*Directions*
Print out the records below with nothing altered.
START Listed records
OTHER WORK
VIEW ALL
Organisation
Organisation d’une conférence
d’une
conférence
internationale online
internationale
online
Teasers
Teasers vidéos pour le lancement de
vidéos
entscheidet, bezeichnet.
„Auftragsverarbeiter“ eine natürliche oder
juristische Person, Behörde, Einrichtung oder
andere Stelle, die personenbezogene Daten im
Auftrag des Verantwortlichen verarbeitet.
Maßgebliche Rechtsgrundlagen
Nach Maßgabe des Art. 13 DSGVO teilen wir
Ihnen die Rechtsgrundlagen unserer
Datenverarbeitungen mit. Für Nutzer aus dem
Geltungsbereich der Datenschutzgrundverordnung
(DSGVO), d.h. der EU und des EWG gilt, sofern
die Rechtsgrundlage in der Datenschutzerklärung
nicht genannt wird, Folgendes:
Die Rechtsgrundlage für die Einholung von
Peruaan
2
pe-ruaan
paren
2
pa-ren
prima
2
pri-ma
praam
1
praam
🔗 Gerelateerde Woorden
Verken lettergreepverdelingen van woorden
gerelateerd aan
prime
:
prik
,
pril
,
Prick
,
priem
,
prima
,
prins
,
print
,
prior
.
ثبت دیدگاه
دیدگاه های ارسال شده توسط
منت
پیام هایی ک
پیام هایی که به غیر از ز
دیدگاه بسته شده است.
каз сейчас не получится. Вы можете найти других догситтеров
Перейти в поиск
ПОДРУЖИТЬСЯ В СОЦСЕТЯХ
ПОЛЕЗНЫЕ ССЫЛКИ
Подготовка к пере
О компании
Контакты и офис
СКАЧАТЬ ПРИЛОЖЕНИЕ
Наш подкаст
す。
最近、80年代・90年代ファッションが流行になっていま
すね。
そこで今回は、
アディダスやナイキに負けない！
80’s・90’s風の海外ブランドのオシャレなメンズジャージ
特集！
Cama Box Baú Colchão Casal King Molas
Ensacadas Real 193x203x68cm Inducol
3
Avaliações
END Listed records
*Output below*
OTHER WORK
VIEW ALL
Organisation
Organisation d’une conférence
d’une
conférence
internationale online
internationale
online
Teasers
Teasers vidéos pour le lancement de
vidéos
entscheidet, bezeichnet.
„Auftragsverarbeiter“ eine natürliche oder
juristische Person, Behörde, Einrichtung oder
andere Stelle, die personenbezogene Daten im
Auftrag des Verantwortlichen verarbeitet.
Maßgebliche Rechtsgrundlagen
Nach Maßgabe des Art. 13 DSGVO teilen wir
Ihnen die Rechtsgrundlagen unserer
Datenverarbeitungen mit. Für Nutzer aus dem
Geltungsbereich der Datenschutzgrundverordnung
(DSGVO), d.h. der EU und des EWG gilt, sofern
die Rechtsgrundlage in der Datenschutzerklärung
nicht genannt wird, Folgendes:
Die Rechtsgrundlage für die Einholung von
Peruaan
2
pe-ruaan
paren
2
pa-ren
prima
2
pri-ma
praam
1
praam
🔗 Gerelateerde Woorden
Verken lettergreepverdelingen van woorden
gerelateerd aan
prime
:
prik
,
pril
,
Prick
,
priem
,
prima
,
prins
,
print
,
prior
.
ثبت دیدگاه
دیدگاه های ارسال شده توسط
منت
پیام هایی ک
پیام هایی که به غیر از ز
دیدگاه بسته شده است.
каз сейчас не получится. Вы можете найти других догситтеров
Перейти в поиск
ПОДРУЖИТЬСЯ В СОЦСЕТЯХ
ПОЛЕЗНЫЕ ССЫЛКИ
Подготовка к пере
О компании
Контакты и офис
СКАЧАТЬ ПРИЛОЖЕНИЕ
Наш подкаст
す。
最近、80年代・90年代ファッションが流行になっていま
すね。
そこで今回は、
アディダスやナイキに負けない！
80’s・90’s風の海外ブランドのオシャレなメンズジャージ
特集！
Cama Box Baú Colchão Casal King Molas
Ensacadas Real 193x203x68cm Inducol
3
Avaliações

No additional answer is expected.